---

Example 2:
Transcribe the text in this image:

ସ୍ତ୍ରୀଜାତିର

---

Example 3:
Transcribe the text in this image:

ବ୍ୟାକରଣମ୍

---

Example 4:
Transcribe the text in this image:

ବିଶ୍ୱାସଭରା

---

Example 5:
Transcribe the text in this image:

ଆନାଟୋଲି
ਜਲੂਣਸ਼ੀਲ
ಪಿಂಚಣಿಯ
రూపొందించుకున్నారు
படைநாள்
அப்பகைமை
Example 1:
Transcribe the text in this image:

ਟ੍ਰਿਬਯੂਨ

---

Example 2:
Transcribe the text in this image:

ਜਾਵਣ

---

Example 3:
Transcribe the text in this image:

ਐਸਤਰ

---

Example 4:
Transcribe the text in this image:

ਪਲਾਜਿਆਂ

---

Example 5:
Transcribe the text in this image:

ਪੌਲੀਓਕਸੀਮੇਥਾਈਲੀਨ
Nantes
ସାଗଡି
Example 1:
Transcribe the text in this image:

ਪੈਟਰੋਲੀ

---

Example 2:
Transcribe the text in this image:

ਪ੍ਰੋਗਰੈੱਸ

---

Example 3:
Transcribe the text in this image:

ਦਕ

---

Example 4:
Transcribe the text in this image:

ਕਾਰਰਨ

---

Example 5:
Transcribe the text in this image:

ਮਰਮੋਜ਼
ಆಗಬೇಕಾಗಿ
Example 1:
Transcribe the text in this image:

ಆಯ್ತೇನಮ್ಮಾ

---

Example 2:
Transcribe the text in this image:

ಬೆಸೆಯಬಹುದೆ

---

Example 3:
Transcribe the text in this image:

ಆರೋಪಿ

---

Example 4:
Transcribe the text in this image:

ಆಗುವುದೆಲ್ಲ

::::::

• _Prompt_: Switch "Transcribe" to "Copy" throughout all the items above, and write the items out again with everything else left as it is.

• _Output for this exercise_:
---

Example 2:
Copy the text in this image:

ସ୍ତ୍ରୀଜାତିର

---

Example 3:
Copy the text in this image:

ବ୍ୟାକରଣମ୍

---

Example 4:
Copy the text in this image:

ବିଶ୍ୱାସଭରା

---

Example 5:
Copy the text in this image:

ଆନାଟୋଲି
ਜਲੂਣਸ਼ੀਲ
ಪಿಂಚಣಿಯ
రూపొందించుకున్నారు
படைநாள்
அப்பகைமை
Example 1:
Copy the text in this image:

ਟ੍ਰਿਬਯੂਨ

---

Example 2:
Copy the text in this image:

ਜਾਵਣ

---

Example 3:
Copy the text in this image:

ਐਸਤਰ

---

Example 4:
Copy the text in this image:

ਪਲਾਜਿਆਂ

---

Example 5:
Copy the text in this image:

ਪੌਲੀਓਕਸੀਮੇਥਾਈਲੀਨ
Nantes
ସାଗଡି
Example 1:
Copy the text in this image:

ਪੈਟਰੋਲੀ

---

Example 2:
Copy the text in this image:

ਪ੍ਰੋਗਰੈੱਸ

---

Example 3:
Copy the text in this image:

ਦਕ

---

Example 4:
Copy the text in this image:

ਕਾਰਰਨ

---

Example 5:
Copy the text in this image:

ਮਰਮੋਜ਼
ಆಗಬೇಕಾಗಿ
Example 1:
Copy the text in this image:

ಆಯ್ತೇನಮ್ಮಾ

---

Example 2:
Copy the text in this image:

ಬೆಸೆಯಬಹುದೆ

---

Example 3:
Copy the text in this image:

ಆರೋಪಿ

---

Example 4:
Copy the text in this image:

ಆಗುವುದೆಲ್ಲ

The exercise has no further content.